== TO DO ==
Each line of the records that holds "container" should be shown in full.

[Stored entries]
★ ★ ★

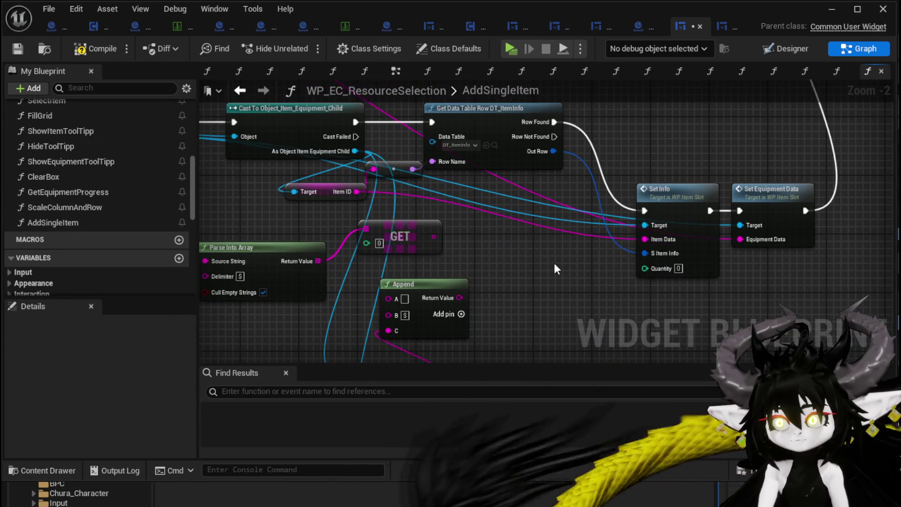
{"action": "scroll", "coordinate": [553, 262], "scroll_direction": "down", "scroll_amount": 1}
{"action": "left_click_drag", "start_coordinate": [575, 188], "coordinate": [488, 110]}
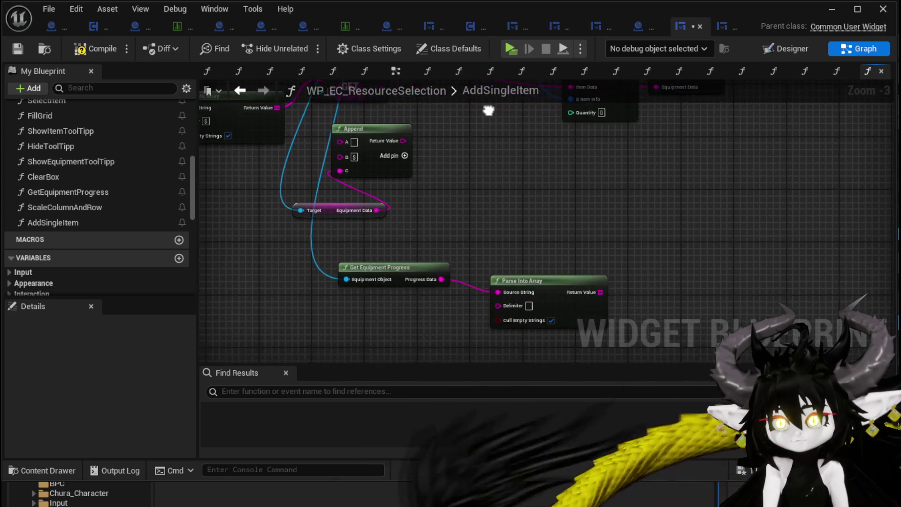
{"action": "mouse_move", "coordinate": [409, 300]}
{"action": "left_mouse_down"}
{"action": "mouse_move", "coordinate": [563, 283]}
{"action": "mouse_move", "coordinate": [628, 210]}
{"action": "left_mouse_up"}
{"action": "left_click", "coordinate": [400, 145]}
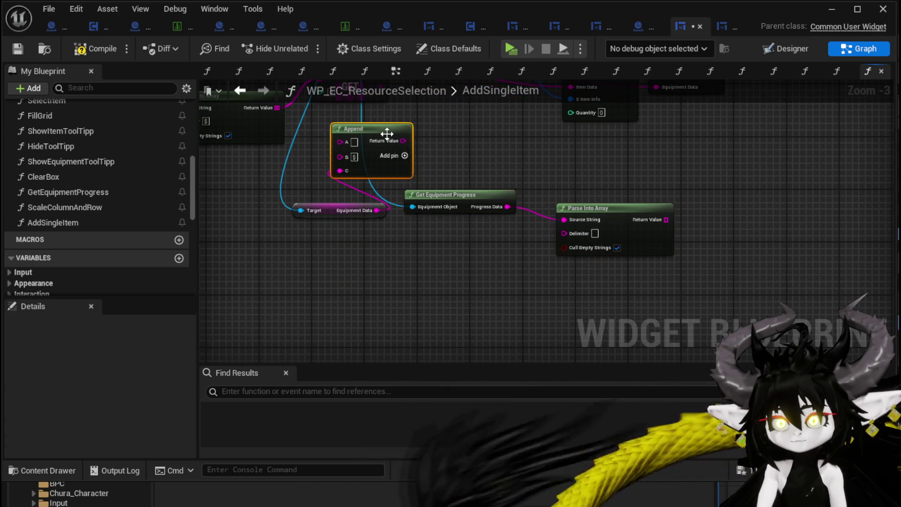
{"action": "left_click_drag", "start_coordinate": [400, 144], "coordinate": [564, 156]}
{"action": "left_click_drag", "start_coordinate": [390, 128], "coordinate": [406, 243]}
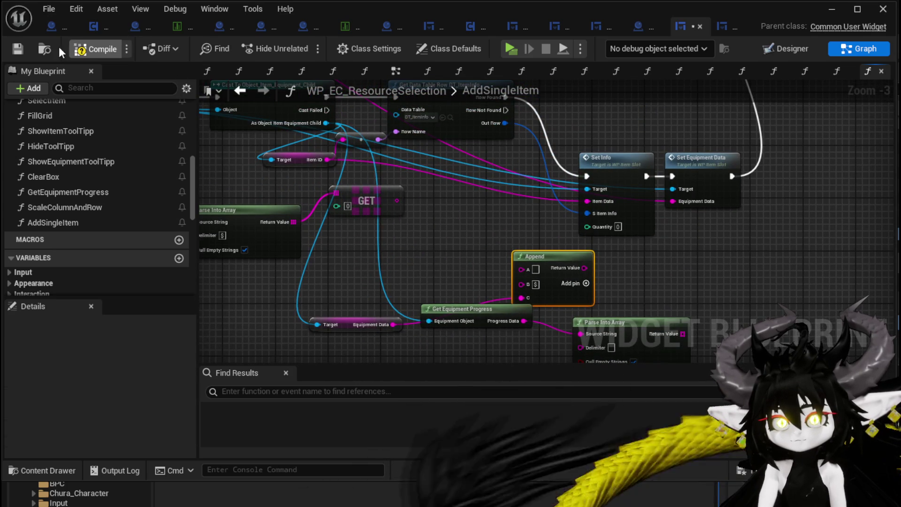
Save the blueprint and launch a play-test of the level
{"action": "left_click", "coordinate": [17, 49]}
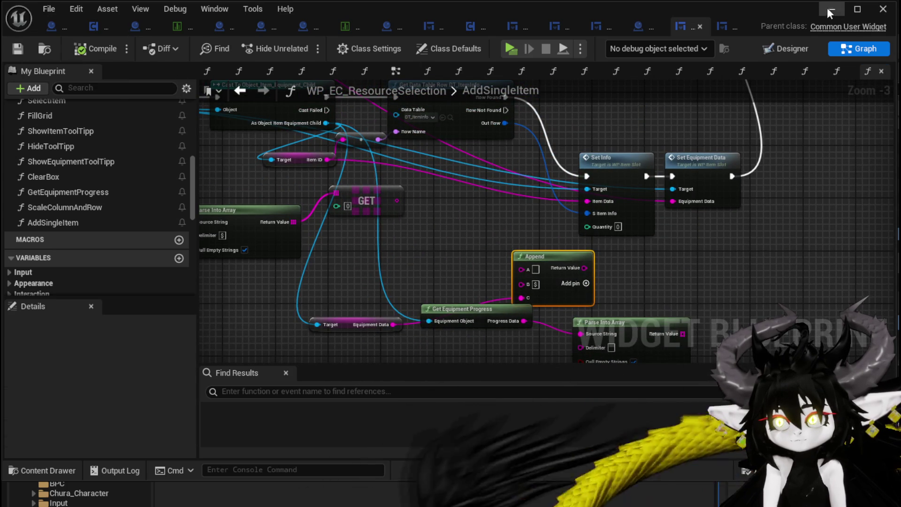
{"action": "left_click", "coordinate": [883, 9]}
{"action": "left_click", "coordinate": [305, 47]}
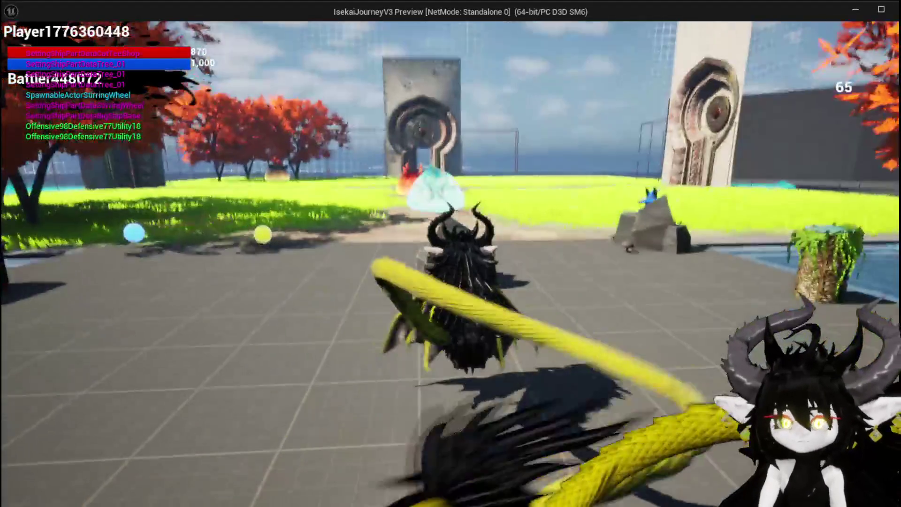
In play-test, open the inventory and move copper ingots and the dark item into the loot container
{"action": "key", "text": "i"}
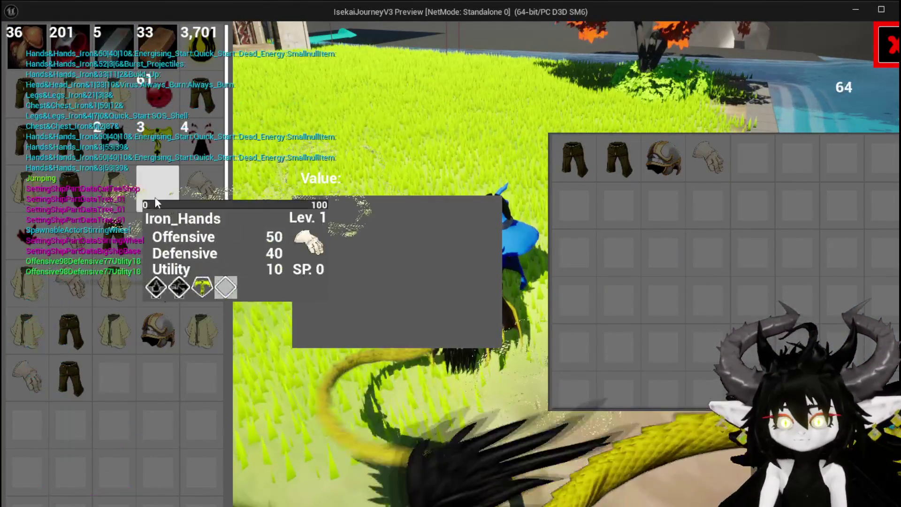
{"action": "left_click", "coordinate": [190, 193]}
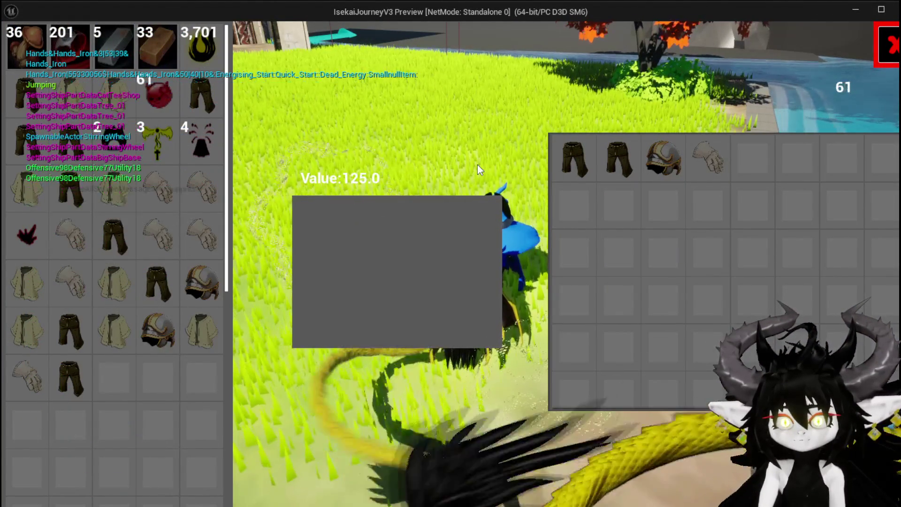
{"action": "mouse_move", "coordinate": [200, 200]}
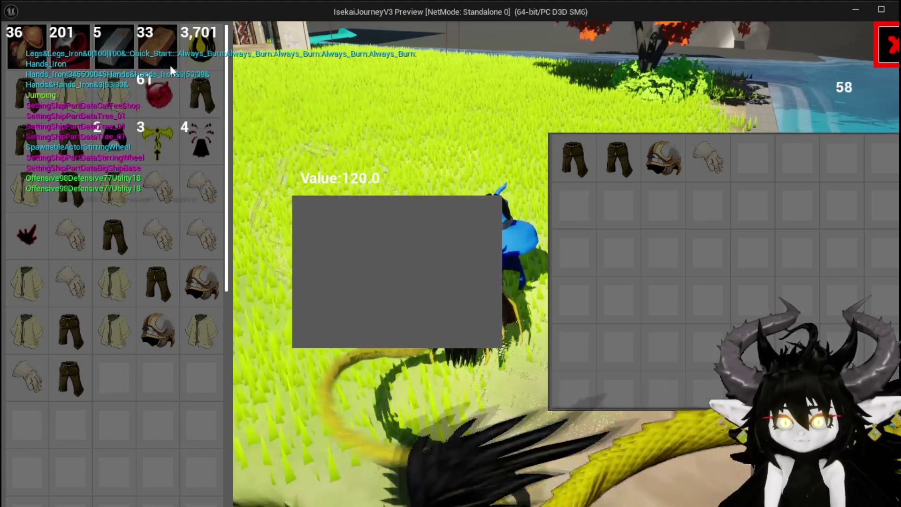
{"action": "left_click", "coordinate": [162, 53]}
{"action": "left_click", "coordinate": [163, 52]}
{"action": "left_click", "coordinate": [162, 53]}
{"action": "left_click", "coordinate": [162, 53]}
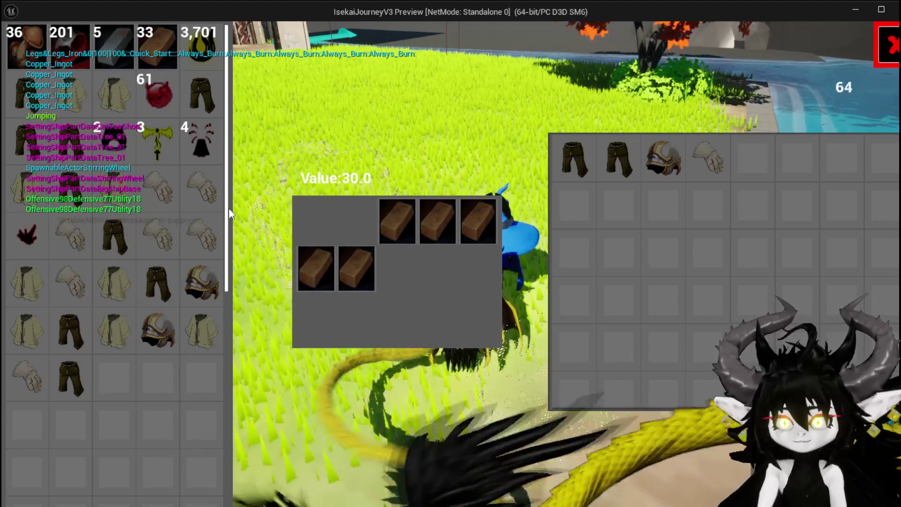
{"action": "mouse_move", "coordinate": [221, 194]}
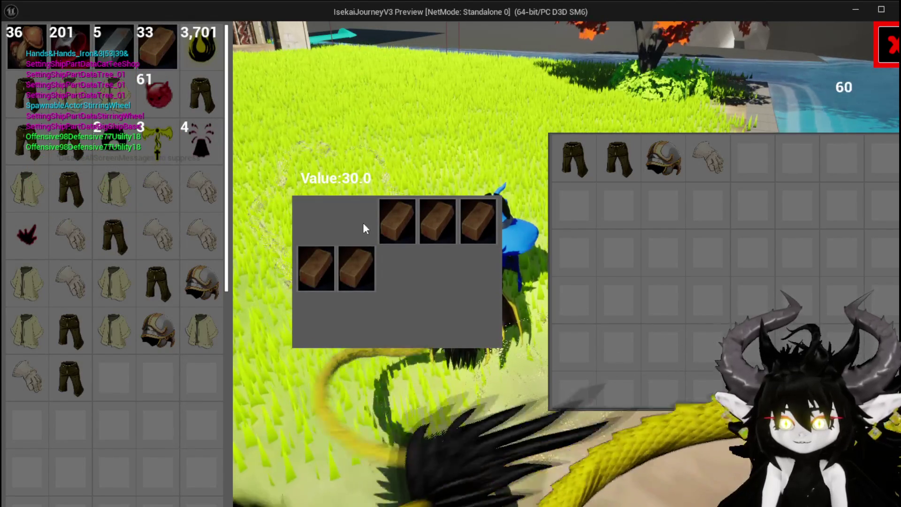
{"action": "left_click", "coordinate": [201, 138]}
Repeatedly try moving the Iron_Hands gloves into the container while checking their tooltip
{"action": "mouse_move", "coordinate": [199, 174]}
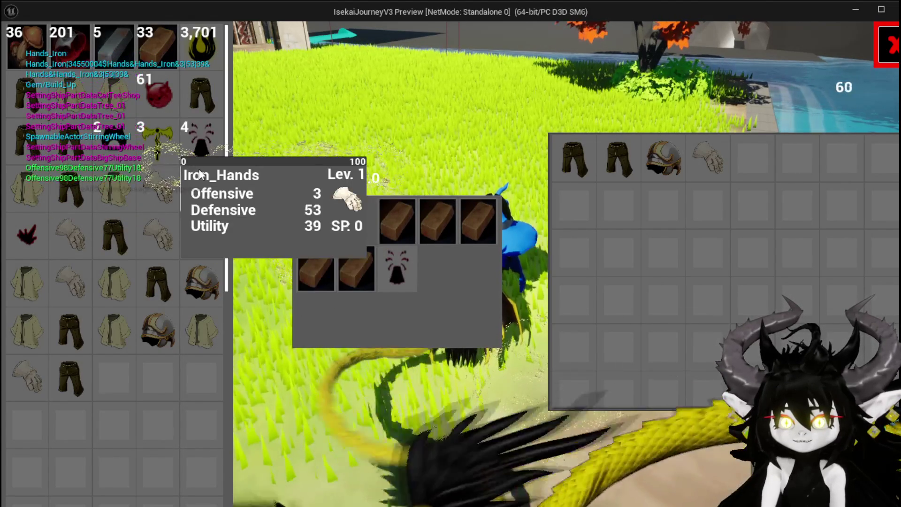
{"action": "left_click", "coordinate": [194, 183]}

★ ★ ★

== ANSWER BOX ==
In play-test, open the inventory and move copper ingots and the dark item into the loot container
Repeatedly try moving the Iron_Hands gloves into the container while checking their tooltip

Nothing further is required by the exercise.